● **DATA**
Start of Block

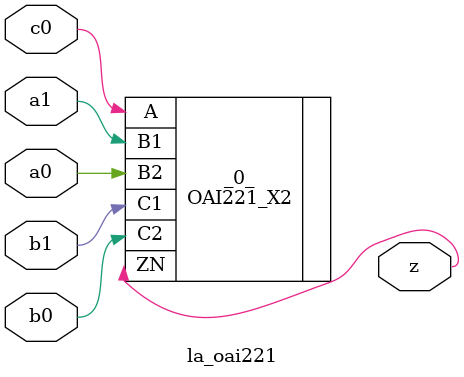
<source format=v>

/* Generated by Yosys 0.44 (git sha1 80ba43d26, g++ 11.4.0-1ubuntu1~22.04 -fPIC -O3) */

(* top =  1  *)
(* src = "generated" *)
(* keep_hierarchy *)
module la_oai221 (
    a0,
    a1,
    b0,
    b1,
    c0,
    z
);
  (* src = "generated" *)
  input a0;
  wire a0;
  (* src = "generated" *)
  input a1;
  wire a1;
  (* src = "generated" *)
  input b0;
  wire b0;
  (* src = "generated" *)
  input b1;
  wire b1;
  (* src = "generated" *)
  input c0;
  wire c0;
  (* src = "generated" *)
  output z;
  wire z;
  OAI221_X2 _0_ (
      .A (c0),
      .B1(a1),
      .B2(a0),
      .C1(b1),
      .C2(b0),
      .ZN(z)
  );
endmodule

</source>
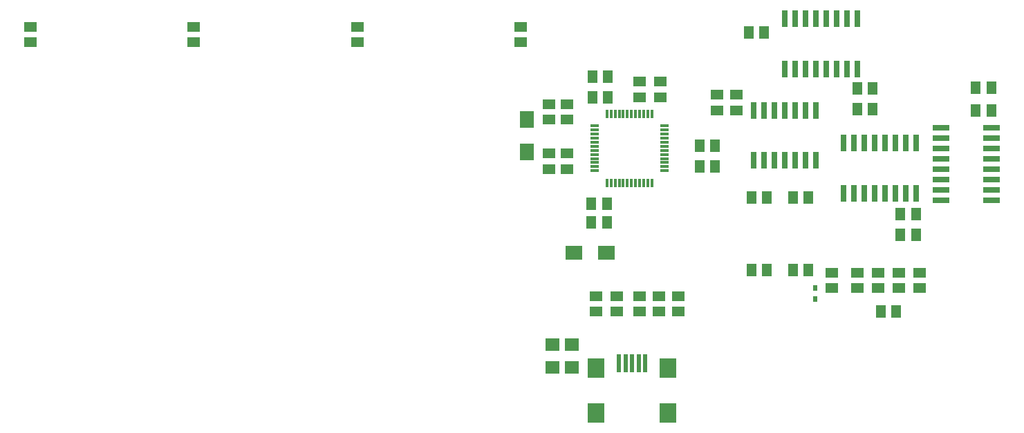
<source format=gtp>
G04 #@! TF.GenerationSoftware,KiCad,Pcbnew,5.1.10*
G04 #@! TF.CreationDate,2021-05-11T08:11:29+02:00*
G04 #@! TF.ProjectId,M17_soundcard,4d31375f-736f-4756-9e64-636172642e6b,rev?*
G04 #@! TF.SameCoordinates,Original*
G04 #@! TF.FileFunction,Paste,Top*
G04 #@! TF.FilePolarity,Positive*
%FSLAX46Y46*%
G04 Gerber Fmt 4.6, Leading zero omitted, Abs format (unit mm)*
G04 Created by KiCad (PCBNEW 5.1.10) date 2021-05-11 08:11:29*
%MOMM*%
%LPD*%
G01*
G04 APERTURE LIST*
%ADD10R,0.660400X2.032000*%
%ADD11R,1.300000X1.500000*%
%ADD12R,1.500000X1.300000*%
%ADD13R,1.800000X1.600000*%
%ADD14R,2.000000X2.400000*%
%ADD15R,0.500000X2.308000*%
%ADD16R,0.500000X0.700000*%
%ADD17R,2.032000X0.660400*%
%ADD18R,2.000000X1.700000*%
%ADD19R,1.700000X2.000000*%
%ADD20R,0.317500X1.016000*%
%ADD21R,1.016000X0.317500*%
G04 APERTURE END LIST*
D10*
X188341000Y-108737400D03*
X188341000Y-102590600D03*
X189611000Y-108737400D03*
X190881000Y-108737400D03*
X189611000Y-102590600D03*
X190881000Y-102590600D03*
X192151000Y-108737400D03*
X192151000Y-102590600D03*
X193421000Y-108737400D03*
X193421000Y-102590600D03*
X194691000Y-108737400D03*
X195961000Y-108737400D03*
X194691000Y-102590600D03*
X195961000Y-102590600D03*
X197231000Y-108737400D03*
X197231000Y-102590600D03*
D11*
X204563900Y-98641100D03*
X206463900Y-98641100D03*
X204563900Y-95783600D03*
X206463900Y-95783600D03*
D12*
X175260000Y-96700200D03*
X175260000Y-98600200D03*
D13*
X152717500Y-130114500D03*
X152717500Y-127314500D03*
D11*
X191955500Y-98435100D03*
X190055500Y-98435100D03*
X182146100Y-118183600D03*
X184046100Y-118183600D03*
D12*
X186906100Y-120403600D03*
X186906100Y-118503600D03*
D11*
X157491100Y-112331500D03*
X159391100Y-112331500D03*
X157491100Y-110045500D03*
X159391100Y-110045500D03*
D12*
X154521100Y-103898600D03*
X154521100Y-105798600D03*
X152298600Y-103898600D03*
X152298600Y-105798600D03*
X172847000Y-96700200D03*
X172847000Y-98600200D03*
X154521100Y-99718100D03*
X154521100Y-97818100D03*
X152298600Y-99718100D03*
X152298600Y-97818100D03*
X192585400Y-120419100D03*
X192585400Y-118519100D03*
D11*
X194805400Y-123279100D03*
X192905400Y-123279100D03*
X159483900Y-96974600D03*
X157583900Y-96974600D03*
D12*
X165935600Y-95099900D03*
X165935600Y-96999900D03*
D11*
X159483900Y-94434600D03*
X157583900Y-94434600D03*
D12*
X163395600Y-95099900D03*
X163395600Y-96999900D03*
D11*
X195331000Y-111305400D03*
X197231000Y-111305400D03*
D12*
X158013600Y-121361100D03*
X158013600Y-123261100D03*
D11*
X195331000Y-113845400D03*
X197231000Y-113845400D03*
D12*
X168084500Y-121361100D03*
X168084500Y-123261100D03*
D11*
X178966100Y-118183600D03*
X177066100Y-118183600D03*
D13*
X155067000Y-130114500D03*
X155067000Y-127314500D03*
D11*
X191955500Y-95895100D03*
X190055500Y-95895100D03*
D14*
X166858600Y-135693600D03*
X166858600Y-130193600D03*
X158058600Y-135693600D03*
D15*
X164058600Y-129629600D03*
X163258600Y-129629600D03*
X162458600Y-129629600D03*
X161658600Y-129629600D03*
X160858600Y-129629600D03*
D14*
X158058600Y-130193600D03*
D16*
X184848500Y-120403600D03*
X184848500Y-121703600D03*
D10*
X185001100Y-98600200D03*
X185001100Y-104747000D03*
X183731100Y-98600200D03*
X182461100Y-98600200D03*
X183731100Y-104747000D03*
X182461100Y-104747000D03*
X181191100Y-98600200D03*
X181191100Y-104747000D03*
X179921100Y-98600200D03*
X178651100Y-98600200D03*
X179921100Y-104747000D03*
X178651100Y-104747000D03*
X177381100Y-98600200D03*
X177381100Y-104747000D03*
X181165500Y-93497400D03*
X181165500Y-87350600D03*
X182435500Y-93497400D03*
X183705500Y-93497400D03*
X182435500Y-87350600D03*
X183705500Y-87350600D03*
X184975500Y-93497400D03*
X184975500Y-87350600D03*
X186245500Y-93497400D03*
X186245500Y-87350600D03*
X187515500Y-93497400D03*
X188785500Y-93497400D03*
X187515500Y-87350600D03*
X188785500Y-87350600D03*
X190055500Y-93497400D03*
X190055500Y-87350600D03*
D17*
X206463900Y-109611100D03*
X200317100Y-109611100D03*
X206463900Y-108341100D03*
X206463900Y-107071100D03*
X200317100Y-108341100D03*
X200317100Y-107071100D03*
X206463900Y-105801100D03*
X200317100Y-105801100D03*
X206463900Y-104531100D03*
X200317100Y-104531100D03*
X206463900Y-103261100D03*
X206463900Y-101991100D03*
X200317100Y-103261100D03*
X200317100Y-101991100D03*
X206463900Y-100721100D03*
X200317100Y-100721100D03*
D18*
X155353000Y-116078000D03*
X159353000Y-116078000D03*
D19*
X149606000Y-103718100D03*
X149606000Y-99718100D03*
D11*
X178966100Y-109293600D03*
X177066100Y-109293600D03*
D12*
X195125400Y-120419100D03*
X195125400Y-118519100D03*
X88801100Y-88341100D03*
X88801100Y-90241100D03*
X108798600Y-88341100D03*
X108798600Y-90241100D03*
X128803600Y-88341100D03*
X128803600Y-90241100D03*
X148806100Y-88341100D03*
X148806100Y-90241100D03*
X165735000Y-123261100D03*
X165735000Y-121361100D03*
X163411100Y-121361100D03*
X163411100Y-123261100D03*
D11*
X172616100Y-105483600D03*
X170716100Y-105483600D03*
X182146100Y-109293600D03*
X184046100Y-109293600D03*
X172616100Y-102943600D03*
X170716100Y-102943600D03*
D12*
X160553600Y-121361100D03*
X160553600Y-123261100D03*
D11*
X178648600Y-89021100D03*
X176748600Y-89021100D03*
D12*
X190081100Y-120403600D03*
X190081100Y-118503600D03*
X197665400Y-120419100D03*
X197665400Y-118519100D03*
D20*
X164891100Y-107511100D03*
X164391100Y-107511100D03*
X163891100Y-107511100D03*
X163391100Y-107511100D03*
X162891100Y-107511100D03*
X162391100Y-107511100D03*
X161891100Y-107511100D03*
X161391100Y-107511100D03*
X160891100Y-107511100D03*
X160391100Y-107511100D03*
X159891100Y-107511100D03*
X159391100Y-107511100D03*
D21*
X157891100Y-106011100D03*
X157891100Y-105511100D03*
X157891100Y-105011100D03*
X157891100Y-104511100D03*
X157891100Y-104011100D03*
X157891100Y-103511100D03*
X157891100Y-103011100D03*
X157891100Y-102511100D03*
X157891100Y-102011100D03*
X157891100Y-101511100D03*
X157891100Y-101011100D03*
X157891100Y-100511100D03*
D20*
X159391100Y-99011100D03*
X159891100Y-99011100D03*
X160391100Y-99011100D03*
X160891100Y-99011100D03*
X161391100Y-99011100D03*
X161891100Y-99011100D03*
X162391100Y-99011100D03*
X162891100Y-99011100D03*
X163391100Y-99011100D03*
X163891100Y-99011100D03*
X164391100Y-99011100D03*
X164891100Y-99011100D03*
D21*
X166391100Y-100511100D03*
X166391100Y-101011100D03*
X166391100Y-101511100D03*
X166391100Y-102011100D03*
X166391100Y-102511100D03*
X166391100Y-103011100D03*
X166391100Y-103511100D03*
X166391100Y-104011100D03*
X166391100Y-104511100D03*
X166391100Y-105011100D03*
X166391100Y-105511100D03*
X166391100Y-106011100D03*
M02*

</source>
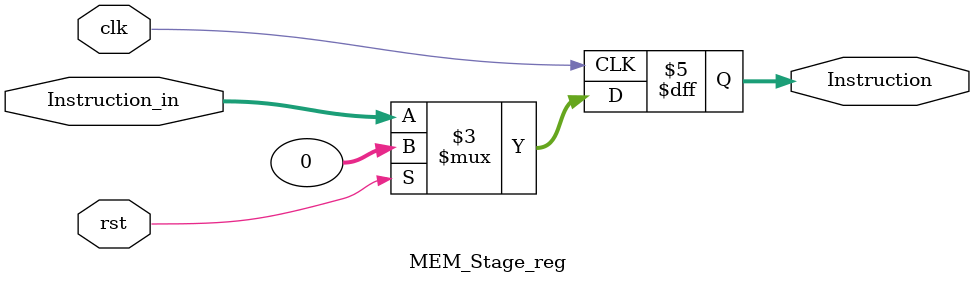
<source format=v>
module MEM_Stage_reg
	(
		clk,
		rst,
		Instruction_in,
		Instruction
	);
	
	// input and output ports
	input			clk;
	input			rst;
	input	[31:0]	Instruction_in;
	output	[31:0]	Instruction;
	
	// registers
	reg		[31:0]	Instruction;
	
	// build module
	always @(posedge clk)
	begin
		if(rst)
			Instruction <= 32'b0;
		else
			Instruction = Instruction_in;
	end
	
endmodule

</source>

End of Block

● **REQUIREMENT**
Reproduce each line from the listing above that includes the word "input".

● **EXERCISE RESULT**
  input a0;
  input a1;
  input b0;
  input b1;
  input c0;
	// input and output ports
	input			clk;
	input			rst;
	input	[31:0]	Instruction_in;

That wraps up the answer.